The mystery of gold
In 2017, astronomers witnessed an explosion 1,000 times brighter than a supernova, which sent gold and platinum cascading into the Universe and caused ripples in space and time itself...
So, where does gold come from?
It comes from the stars. To be more specific, it comes from the collision of two neutron stars, which are the dead husks left behind after supernovae. When two of these get caught in each other’s orbits, they get closer and closer until eventually they crash into each other. This was observed for the very first time in August 2017.

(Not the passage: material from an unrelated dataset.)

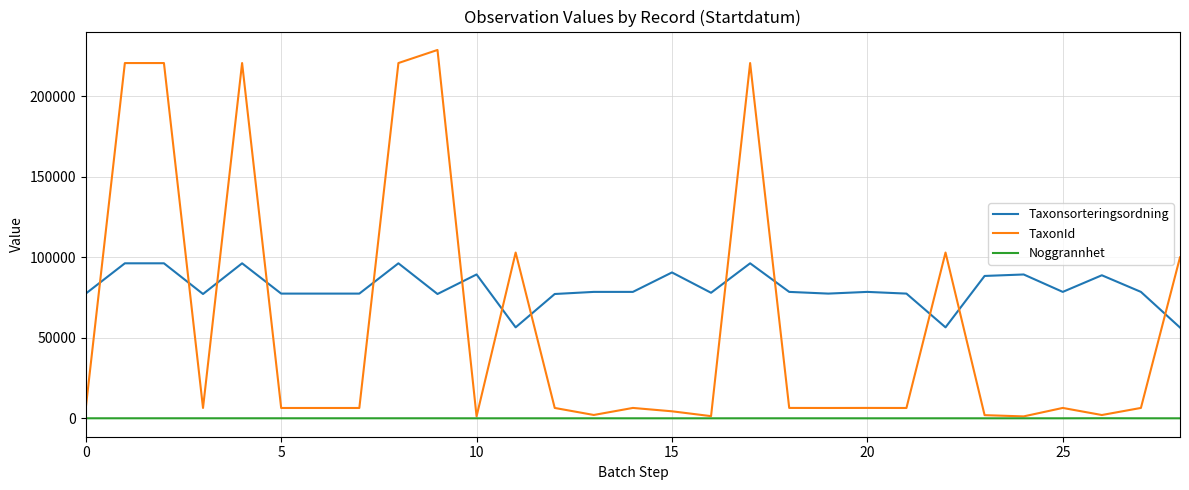

List the series in order of their overall mean, highest first.

Taxonsorteringsordning, TaxonId, Noggrannhet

Neutron stars are small compared to most other important objects in space – the two recorded in 2017 were about the size of London – but they are very heavy. A single teaspoonful would weigh about the same as Mount Everest. So, when they slam into each other, the explosion is hot enough to fuse 79 protons with 118 neutrons, and make a particle of gold. Or, in this case, 236 sextillion tonnes of gold – and also platinum, silver, and other heavy elements which were then spewed into space.
That sounds intense.
It was. Scientists have known about the elements of the periodic table for a long time. But, until now, they were unsure what was powerful enough to make the heavy metals that we, earthlings, are fond of turning into jewellery.
Now, they know that – sometimes at least – they come from such an explosion, also known as a kilonova.
Great name. How was this kilonova detected?
Buckle up: finding out where gold comes from is just one part of a much bigger story.
In 2015, astronomers detected gravitational waves for the first time. These are tiny ripples in space and time, caused by violent events like the one recorded in August. But over the last two years, scientists have only been able to record the waves coming from two black holes colliding.
We cannot see black holes because, by their nature, they suck light in rather than emit it. But we can see neutron stars. So, when scientists detected the gravitational waves in August, within seconds, powerful telescopes all over the world swivelled around to take a look. “It was the astronomical equivalent of stopping traffic,” explained one scientist.
Why is it such a big deal?
It was a massive deal when physicists first detected gravitational waves in 2015. Finally, they were able to prove Einstein’s theories 100 years after he made them. Earlier this year, three physicists won the Nobel Prize for it. But this time, astronomers were able to combine the gravitational waves with the observations made through telescopes. They could see what happened for the first time.
One scientist said this was like going from “looking at a black-and-white picture […] to sitting in an IMAX 3D movie”.
Another called it a “new era” in astrophysics. Another compared the findings to the Rosetta stone. The simple fact is that they have far more data to work with than they did before.
What else did they discover?
The kilonova confirmed a lot of things which scientists already suspected, such as gravitational waves travelling at the same speed as light, and short bursts of gamma rays coming from two neutron stars. Then they were able to use the kilonova to measure the rate at which the Universe is expanding. Happily, it fits with their current estimations.
What might they learn next?
An answer to what is left in the place of the two neutron stars. The current candidates are a single, much heavier neutron star or a light black hole.
After that, who knows? But scientists predict that they will keep getting better at recording gravitational waves. “It’s rather like being an explorer setting foot on a new shore and there’s a whole continent ahead of us,” said one. “I, for one, cannot wait to get exploring.”
- Does knowing where gold comes from change how you think of it?
- Create a timeline which shows the most important events in the history of astronomy. Will you include this event?
- A subatomic particle with a positive electric charge, found in the nucleus of an atom. The number of protons in an atom determines what kind of element it is.
- A subatomic particle with no electric charge, found in the nucleus of an atom.
- Heavy elements
- Fusing atoms together to make a new element requires enormous amounts of energy. Scientists had been unsure what was powerful enough to create anything heavier than iron, which has 26 protons. But they knew that something was because heavier atoms exist. Now they have an answer.
- Gravitational waves
- These were detected by the Laser Interferometer Gravitational-Wave Observatory (LIGO).
- Einstein’s theories
- Gravitational waves prove Einstein’s theory of general relativity: time and space are the same thing and that heavy objects, like planets and stars, distort it. This distortion is what creates gravity.
- Rosetta stone
- An ancient stone containing three translations of the same thing, which helped historians to decipher Egyptian hieroglyphs.
- Gamma rays
- The most powerful form of electromagnetic radiation.